A desigualdade social, como ocorre no resto do mundo que adotou a mesma ilusão neoliberal, vai disparar. Para o entendimento liberal/conservador, no entanto, não há desigualdade social, há apenas desigualdade de mérito. Para a aliança conservadora/liberal, reconhecer a desigualdade social seria reconhecer também a diferença construída a partir de “classes sociais” – mas isso, dizem, é ideologia e, portanto, coisa de comunista.
Por isso, Bolsonaro não fala em desigualdade social em seus discursos e nem na sua política. Por isso, a política social não é relevante para seu governo e sim a política econômica que coloca as pessoas frente a “oportunidades”. Agarrá-las ou não é uma decisão pessoal. Para os neoliberais quaisquer forma de proteção social que não seja a destinada à extremíssima pobreza é inadequada, pois permite que as pessoas sobrevivam fora da concorrência certificadora do mérito. Forma va-ga-bun-do. Não há desigualdade, há pessoas que carregam distintas quantidades de mérito todas obtidas na saudável concorrência e na competição – mães da eficiência e da competência. Portanto, o Estado deve ser mínimo e isso implica em privatizar suas várias áreas de atuação.
Esta visão não passa de uma adoção do darwninismo social onde o mais forte (leia-se o que acumulou mais mérito) sobrevive, cabendo aos portadores de menos mérito apenas ter que se esforçar mais.
O homeschooling atende todas estes objetivos: para os conservadores é a possibilidade de criar seu mundinho regido pelos “valores já assumidos pela família” – negando a possibilidade das crianças terem o direito a conhecer, de forma independente, a diversidade de posicionamentos e concepções como base para sua constituição; para os neoliberais o homeschooling é a oportunidade de contribuir para o desmonte do sistema educacional lançando-o à lógica da “anarquia criativa” do mercado, transferindo a educação para as famílias, mas de olho no mercado que florescerá para atender diretamente as famílias, financiado pelo Estado (vouchers), mas sem ter o Estado na administração direta da educação.
Para entender a política educacional do governo Bolsonaro é preciso partir destes conceitos e juntar ações dispersas e diversionistas que serão tomadas isoladamente, ora no Ministério da Família, ora no Ministério da Economia, ora no próprio Ministério da Educação.

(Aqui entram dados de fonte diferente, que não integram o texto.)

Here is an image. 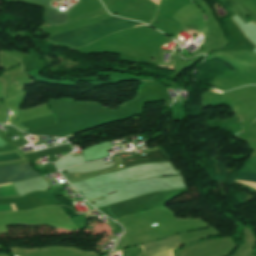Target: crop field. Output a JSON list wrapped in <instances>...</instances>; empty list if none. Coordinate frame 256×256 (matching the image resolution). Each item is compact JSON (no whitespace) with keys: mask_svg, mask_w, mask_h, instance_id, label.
<instances>
[{"mask_svg":"<svg viewBox=\"0 0 256 256\" xmlns=\"http://www.w3.org/2000/svg\"><path fill=\"white\" fill-rule=\"evenodd\" d=\"M146 155L124 158L122 159L124 168L139 164V163H146V162H154V161H163L167 160L164 154L158 149L150 152H146Z\"/></svg>","mask_w":256,"mask_h":256,"instance_id":"3","label":"crop field"},{"mask_svg":"<svg viewBox=\"0 0 256 256\" xmlns=\"http://www.w3.org/2000/svg\"><path fill=\"white\" fill-rule=\"evenodd\" d=\"M13 210L16 211V208L14 204L11 205ZM10 205H1L0 206V212H8V211H13Z\"/></svg>","mask_w":256,"mask_h":256,"instance_id":"7","label":"crop field"},{"mask_svg":"<svg viewBox=\"0 0 256 256\" xmlns=\"http://www.w3.org/2000/svg\"><path fill=\"white\" fill-rule=\"evenodd\" d=\"M59 8H48L46 12V22L58 25L62 24L66 20L68 11H58Z\"/></svg>","mask_w":256,"mask_h":256,"instance_id":"4","label":"crop field"},{"mask_svg":"<svg viewBox=\"0 0 256 256\" xmlns=\"http://www.w3.org/2000/svg\"><path fill=\"white\" fill-rule=\"evenodd\" d=\"M18 196L12 184L0 185V197H15Z\"/></svg>","mask_w":256,"mask_h":256,"instance_id":"5","label":"crop field"},{"mask_svg":"<svg viewBox=\"0 0 256 256\" xmlns=\"http://www.w3.org/2000/svg\"><path fill=\"white\" fill-rule=\"evenodd\" d=\"M39 175L29 164L0 167V184L22 181Z\"/></svg>","mask_w":256,"mask_h":256,"instance_id":"2","label":"crop field"},{"mask_svg":"<svg viewBox=\"0 0 256 256\" xmlns=\"http://www.w3.org/2000/svg\"><path fill=\"white\" fill-rule=\"evenodd\" d=\"M238 178L256 183V175L240 173Z\"/></svg>","mask_w":256,"mask_h":256,"instance_id":"6","label":"crop field"},{"mask_svg":"<svg viewBox=\"0 0 256 256\" xmlns=\"http://www.w3.org/2000/svg\"><path fill=\"white\" fill-rule=\"evenodd\" d=\"M30 1L37 2V3L44 4V5L48 6L51 0H30Z\"/></svg>","mask_w":256,"mask_h":256,"instance_id":"8","label":"crop field"},{"mask_svg":"<svg viewBox=\"0 0 256 256\" xmlns=\"http://www.w3.org/2000/svg\"><path fill=\"white\" fill-rule=\"evenodd\" d=\"M137 24L140 23L114 17L110 20L92 26L54 35L52 36V39L65 42L77 47H82L108 34L114 33L122 29L130 28L131 26Z\"/></svg>","mask_w":256,"mask_h":256,"instance_id":"1","label":"crop field"},{"mask_svg":"<svg viewBox=\"0 0 256 256\" xmlns=\"http://www.w3.org/2000/svg\"><path fill=\"white\" fill-rule=\"evenodd\" d=\"M255 253H256V251H255Z\"/></svg>","mask_w":256,"mask_h":256,"instance_id":"9","label":"crop field"}]
</instances>
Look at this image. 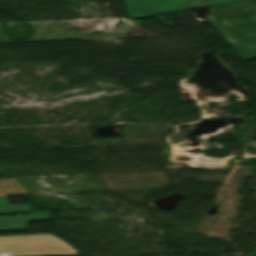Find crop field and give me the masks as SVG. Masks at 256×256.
<instances>
[{
  "instance_id": "obj_1",
  "label": "crop field",
  "mask_w": 256,
  "mask_h": 256,
  "mask_svg": "<svg viewBox=\"0 0 256 256\" xmlns=\"http://www.w3.org/2000/svg\"><path fill=\"white\" fill-rule=\"evenodd\" d=\"M255 0H240L210 7L211 19L230 43L256 38ZM244 20L245 23H241Z\"/></svg>"
},
{
  "instance_id": "obj_5",
  "label": "crop field",
  "mask_w": 256,
  "mask_h": 256,
  "mask_svg": "<svg viewBox=\"0 0 256 256\" xmlns=\"http://www.w3.org/2000/svg\"><path fill=\"white\" fill-rule=\"evenodd\" d=\"M244 59L256 57V39L232 44Z\"/></svg>"
},
{
  "instance_id": "obj_2",
  "label": "crop field",
  "mask_w": 256,
  "mask_h": 256,
  "mask_svg": "<svg viewBox=\"0 0 256 256\" xmlns=\"http://www.w3.org/2000/svg\"><path fill=\"white\" fill-rule=\"evenodd\" d=\"M80 254L52 234L0 236V256H54Z\"/></svg>"
},
{
  "instance_id": "obj_4",
  "label": "crop field",
  "mask_w": 256,
  "mask_h": 256,
  "mask_svg": "<svg viewBox=\"0 0 256 256\" xmlns=\"http://www.w3.org/2000/svg\"><path fill=\"white\" fill-rule=\"evenodd\" d=\"M51 220L50 212H32L27 216L0 217V231L28 229V221Z\"/></svg>"
},
{
  "instance_id": "obj_3",
  "label": "crop field",
  "mask_w": 256,
  "mask_h": 256,
  "mask_svg": "<svg viewBox=\"0 0 256 256\" xmlns=\"http://www.w3.org/2000/svg\"><path fill=\"white\" fill-rule=\"evenodd\" d=\"M235 0H125L130 17L139 18Z\"/></svg>"
},
{
  "instance_id": "obj_6",
  "label": "crop field",
  "mask_w": 256,
  "mask_h": 256,
  "mask_svg": "<svg viewBox=\"0 0 256 256\" xmlns=\"http://www.w3.org/2000/svg\"><path fill=\"white\" fill-rule=\"evenodd\" d=\"M28 211H31V205L10 206L8 197H0V213L28 212Z\"/></svg>"
}]
</instances>
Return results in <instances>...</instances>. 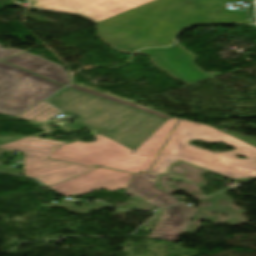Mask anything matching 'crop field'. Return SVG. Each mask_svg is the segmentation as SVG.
<instances>
[{"instance_id": "obj_20", "label": "crop field", "mask_w": 256, "mask_h": 256, "mask_svg": "<svg viewBox=\"0 0 256 256\" xmlns=\"http://www.w3.org/2000/svg\"><path fill=\"white\" fill-rule=\"evenodd\" d=\"M224 132H226V133H228V134H231V135H233V136H236V137H238V138H240V139H242V140H244V141H246V142H248V143H250V144L256 146V141H254V140H252V139H250V138H248V137H246V136L239 135V134H235V133H233V132H227L226 130H225Z\"/></svg>"}, {"instance_id": "obj_23", "label": "crop field", "mask_w": 256, "mask_h": 256, "mask_svg": "<svg viewBox=\"0 0 256 256\" xmlns=\"http://www.w3.org/2000/svg\"><path fill=\"white\" fill-rule=\"evenodd\" d=\"M17 139L14 138H7V137H0V145L15 141Z\"/></svg>"}, {"instance_id": "obj_7", "label": "crop field", "mask_w": 256, "mask_h": 256, "mask_svg": "<svg viewBox=\"0 0 256 256\" xmlns=\"http://www.w3.org/2000/svg\"><path fill=\"white\" fill-rule=\"evenodd\" d=\"M131 176V173L98 168L49 188L64 194L66 197L74 194L85 195L100 188L113 191L126 189Z\"/></svg>"}, {"instance_id": "obj_19", "label": "crop field", "mask_w": 256, "mask_h": 256, "mask_svg": "<svg viewBox=\"0 0 256 256\" xmlns=\"http://www.w3.org/2000/svg\"><path fill=\"white\" fill-rule=\"evenodd\" d=\"M20 51L21 50H17V49H7V50H5V49L0 48V59L4 58V57H7V56H10V55L15 54V53L20 52Z\"/></svg>"}, {"instance_id": "obj_22", "label": "crop field", "mask_w": 256, "mask_h": 256, "mask_svg": "<svg viewBox=\"0 0 256 256\" xmlns=\"http://www.w3.org/2000/svg\"><path fill=\"white\" fill-rule=\"evenodd\" d=\"M0 172L21 174L20 170L12 169L0 164Z\"/></svg>"}, {"instance_id": "obj_12", "label": "crop field", "mask_w": 256, "mask_h": 256, "mask_svg": "<svg viewBox=\"0 0 256 256\" xmlns=\"http://www.w3.org/2000/svg\"><path fill=\"white\" fill-rule=\"evenodd\" d=\"M178 118H171L163 123L157 130H155L133 153L132 155L147 158L141 171L147 172L151 165L156 160L164 142L168 138Z\"/></svg>"}, {"instance_id": "obj_21", "label": "crop field", "mask_w": 256, "mask_h": 256, "mask_svg": "<svg viewBox=\"0 0 256 256\" xmlns=\"http://www.w3.org/2000/svg\"><path fill=\"white\" fill-rule=\"evenodd\" d=\"M83 128H86V127L81 125L78 122H75V123L69 124L65 129L76 131V130L83 129Z\"/></svg>"}, {"instance_id": "obj_27", "label": "crop field", "mask_w": 256, "mask_h": 256, "mask_svg": "<svg viewBox=\"0 0 256 256\" xmlns=\"http://www.w3.org/2000/svg\"><path fill=\"white\" fill-rule=\"evenodd\" d=\"M42 166H44V165L42 164Z\"/></svg>"}, {"instance_id": "obj_11", "label": "crop field", "mask_w": 256, "mask_h": 256, "mask_svg": "<svg viewBox=\"0 0 256 256\" xmlns=\"http://www.w3.org/2000/svg\"><path fill=\"white\" fill-rule=\"evenodd\" d=\"M3 61L64 85L70 83V79L64 67L29 54L27 52L18 54Z\"/></svg>"}, {"instance_id": "obj_2", "label": "crop field", "mask_w": 256, "mask_h": 256, "mask_svg": "<svg viewBox=\"0 0 256 256\" xmlns=\"http://www.w3.org/2000/svg\"><path fill=\"white\" fill-rule=\"evenodd\" d=\"M224 142L237 149L213 154L192 147L191 140ZM236 153L248 159H237ZM178 159L233 179L256 177V148L212 127L180 119L150 170L165 174Z\"/></svg>"}, {"instance_id": "obj_17", "label": "crop field", "mask_w": 256, "mask_h": 256, "mask_svg": "<svg viewBox=\"0 0 256 256\" xmlns=\"http://www.w3.org/2000/svg\"><path fill=\"white\" fill-rule=\"evenodd\" d=\"M40 206H46V207H63L73 213H78V214H88L89 211H92V210H99L101 209L102 207L106 206L100 202H97L89 207H86V208H80L76 205H74L73 203L69 202V201H66L64 203H59V204H42ZM95 206H98V208H96ZM103 209V208H102Z\"/></svg>"}, {"instance_id": "obj_16", "label": "crop field", "mask_w": 256, "mask_h": 256, "mask_svg": "<svg viewBox=\"0 0 256 256\" xmlns=\"http://www.w3.org/2000/svg\"><path fill=\"white\" fill-rule=\"evenodd\" d=\"M57 112H59L57 109L43 101L35 107L28 110L20 117L28 120L43 122Z\"/></svg>"}, {"instance_id": "obj_10", "label": "crop field", "mask_w": 256, "mask_h": 256, "mask_svg": "<svg viewBox=\"0 0 256 256\" xmlns=\"http://www.w3.org/2000/svg\"><path fill=\"white\" fill-rule=\"evenodd\" d=\"M158 176L157 174L144 172H140L139 175L133 174L126 194L130 196L138 195L159 208L179 202L154 186Z\"/></svg>"}, {"instance_id": "obj_14", "label": "crop field", "mask_w": 256, "mask_h": 256, "mask_svg": "<svg viewBox=\"0 0 256 256\" xmlns=\"http://www.w3.org/2000/svg\"><path fill=\"white\" fill-rule=\"evenodd\" d=\"M95 168H98V167L85 168L79 165H75V166L48 170V171L32 173L27 175L35 177L41 180L42 182L46 183L47 185L51 186L55 183H58L60 181L82 174L84 172L93 170Z\"/></svg>"}, {"instance_id": "obj_13", "label": "crop field", "mask_w": 256, "mask_h": 256, "mask_svg": "<svg viewBox=\"0 0 256 256\" xmlns=\"http://www.w3.org/2000/svg\"><path fill=\"white\" fill-rule=\"evenodd\" d=\"M63 144H66V143L47 140V139L28 137V138L20 139L18 141L0 146V151L15 149V150L49 155L56 148H58Z\"/></svg>"}, {"instance_id": "obj_24", "label": "crop field", "mask_w": 256, "mask_h": 256, "mask_svg": "<svg viewBox=\"0 0 256 256\" xmlns=\"http://www.w3.org/2000/svg\"><path fill=\"white\" fill-rule=\"evenodd\" d=\"M34 7L41 8V9H46V10H51V11H56V10H52V9H48V8H44V7H40V6H36V5H34ZM56 12H61V11H56ZM61 13H66V12H61ZM66 14H70V13H66Z\"/></svg>"}, {"instance_id": "obj_8", "label": "crop field", "mask_w": 256, "mask_h": 256, "mask_svg": "<svg viewBox=\"0 0 256 256\" xmlns=\"http://www.w3.org/2000/svg\"><path fill=\"white\" fill-rule=\"evenodd\" d=\"M141 52L151 55L190 84L209 78L197 69L192 64L193 59L176 45L171 48L145 49Z\"/></svg>"}, {"instance_id": "obj_1", "label": "crop field", "mask_w": 256, "mask_h": 256, "mask_svg": "<svg viewBox=\"0 0 256 256\" xmlns=\"http://www.w3.org/2000/svg\"><path fill=\"white\" fill-rule=\"evenodd\" d=\"M252 0H157L97 23L98 36L129 53L148 45H167L174 33L195 22L251 23L246 12L228 11L226 2ZM252 24V23H251Z\"/></svg>"}, {"instance_id": "obj_9", "label": "crop field", "mask_w": 256, "mask_h": 256, "mask_svg": "<svg viewBox=\"0 0 256 256\" xmlns=\"http://www.w3.org/2000/svg\"><path fill=\"white\" fill-rule=\"evenodd\" d=\"M195 211L184 203L164 210L149 237L178 241Z\"/></svg>"}, {"instance_id": "obj_25", "label": "crop field", "mask_w": 256, "mask_h": 256, "mask_svg": "<svg viewBox=\"0 0 256 256\" xmlns=\"http://www.w3.org/2000/svg\"><path fill=\"white\" fill-rule=\"evenodd\" d=\"M82 124V123H81ZM84 125V124H83ZM86 126V125H85ZM88 127V126H87ZM90 128V127H89ZM92 129V128H91ZM93 130H95V129H93ZM95 131H97V132H99V133H105V132H107V131H105V130H102V131H98V130H95Z\"/></svg>"}, {"instance_id": "obj_15", "label": "crop field", "mask_w": 256, "mask_h": 256, "mask_svg": "<svg viewBox=\"0 0 256 256\" xmlns=\"http://www.w3.org/2000/svg\"><path fill=\"white\" fill-rule=\"evenodd\" d=\"M18 152H21V151H18ZM41 163L45 164L46 167L40 168ZM70 165H74V164H69V163L49 159L45 155H39V154H33V153H27V152H25V155H24L25 174L64 167V166H70Z\"/></svg>"}, {"instance_id": "obj_4", "label": "crop field", "mask_w": 256, "mask_h": 256, "mask_svg": "<svg viewBox=\"0 0 256 256\" xmlns=\"http://www.w3.org/2000/svg\"><path fill=\"white\" fill-rule=\"evenodd\" d=\"M90 143L74 142L63 145L49 155V158L79 164L98 165L106 168L138 173L144 158L129 155L133 150L99 134Z\"/></svg>"}, {"instance_id": "obj_5", "label": "crop field", "mask_w": 256, "mask_h": 256, "mask_svg": "<svg viewBox=\"0 0 256 256\" xmlns=\"http://www.w3.org/2000/svg\"><path fill=\"white\" fill-rule=\"evenodd\" d=\"M0 113L18 117L64 86L0 61Z\"/></svg>"}, {"instance_id": "obj_26", "label": "crop field", "mask_w": 256, "mask_h": 256, "mask_svg": "<svg viewBox=\"0 0 256 256\" xmlns=\"http://www.w3.org/2000/svg\"><path fill=\"white\" fill-rule=\"evenodd\" d=\"M3 78V76L0 75V79Z\"/></svg>"}, {"instance_id": "obj_6", "label": "crop field", "mask_w": 256, "mask_h": 256, "mask_svg": "<svg viewBox=\"0 0 256 256\" xmlns=\"http://www.w3.org/2000/svg\"><path fill=\"white\" fill-rule=\"evenodd\" d=\"M35 4L99 22L154 0H33Z\"/></svg>"}, {"instance_id": "obj_18", "label": "crop field", "mask_w": 256, "mask_h": 256, "mask_svg": "<svg viewBox=\"0 0 256 256\" xmlns=\"http://www.w3.org/2000/svg\"><path fill=\"white\" fill-rule=\"evenodd\" d=\"M69 87H72V88H75V89H78V90H81V91H84V92H88V93H91V94H94V95H98V96H101V97H104V98H108V99H111V100H114V101H117V102L129 105L131 107H134V108H137V109L149 112L151 114L160 116V117L165 118V119L169 118V115H165V114H162V113L154 112V111H151V110L146 109L144 107L138 106L136 104H133V103H130V102H127V101H123V100H120V99H117V98H114V97H111V96H107V95H104V94H101V93H98V92H95V91H91V90H88V89H85V88H82V87H79V86H76V85H73V84H71Z\"/></svg>"}, {"instance_id": "obj_3", "label": "crop field", "mask_w": 256, "mask_h": 256, "mask_svg": "<svg viewBox=\"0 0 256 256\" xmlns=\"http://www.w3.org/2000/svg\"><path fill=\"white\" fill-rule=\"evenodd\" d=\"M48 102L60 110L82 118L95 129L132 149H136L165 120L73 89H64Z\"/></svg>"}]
</instances>
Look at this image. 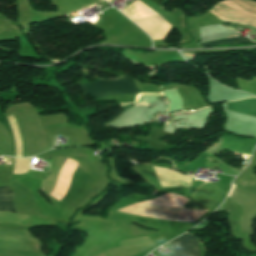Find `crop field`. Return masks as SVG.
Instances as JSON below:
<instances>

Como já indicou Mourão o governo Bolsonaro veio para desmontar o Estado (e suas instituições).
Defendendo o oportunismo político na articulação dos liberais com outras correntes, Salerno diz:
“O oportunista, portanto, não quer nem demolir o estado da noite para o dia e nem seguir um plano — delineado a priori — extravagante e fantasioso de diminuir o estado de uma maneira mais “humana”. Ao contrário, ele quer desmantelar o estado o mais rapidamente possível, tirando proveito de toda e qualquer oportunidade que eventualmente surja em meio ao infindável e instável fluxo de circunstâncias sociais, econômicas e políticas.”
Leia aqui.
O homeschooling encaixa-se perfeitamente dentro desta lógica geral do neoliberalismo que exalta a concorrência, o estado mínimo, o mérito, e a diluição da proteção social (inclusive porque encarece o trabalhador), transferindo as ações antes sob responsabilidade do Estado, primeiro para o âmbito dos indivíduos e depois para o mercado concorrencial. Como libertários, os neoliberais não aceitam que o Estado interfira na vida social e isso deixa aberta a porta para que os conservadores se utilizem dessa fórmula para a manutenção de seus “valores”, sob alegação de que são “valores da família”. É uma espécie de “ganha-ganha”.
Portanto, se para os conservadores o que interessa no homeschooling é a possibilidade de vincular a educação dos filhos aos valores da família, para os neoliberais interessa a criação do “mercado do homeschooling” e seus efeitos práticos sobre a diminuição do Estado – por menor que seja.
Falar em colocar o ensino em casa é alimentar a terceirização do ensino para empresas (não raramente religiosas, como já propôs Bolsonaro) ou para um profissional de sua escolha. Eis porque o homeschooling se inclui nas propostas baseadas na “escolha” dos pais (privatização da educação). A escolha dos pais acoberta toda sorte de proteção a “valores” conservadores e liberais, ficando à margem da ação do Estado sobre os sistemas públicos de educação. Foi assim que os americanos racistas escaparam da determinação da corte suprema americana quando em 1957 esta determinou a dessegregação racial obrigatória das escolas nos Estados Unidos.
O homeschooling terá, é claro, diferentes impactos nas famílias, na dependência do nível sócio-econômico destas. As mais pobres, dependerão de vouchers que transfiram dinheiro público para estas pagarem os custos do homeschooling; as mais ricas vão pegar carona nos vouchers também, mas não necessitam, rigorosamente, disso. Estas, ou estão com suas mulheres em casa e poderão elas mesmas com auxílio de material didático cuidar da educação dos filhos ou contratar “charters on line dedicadas ao homeschooling”. As muito ricas, terão adicionalmente preceptores especiais pagos a peso de ouro.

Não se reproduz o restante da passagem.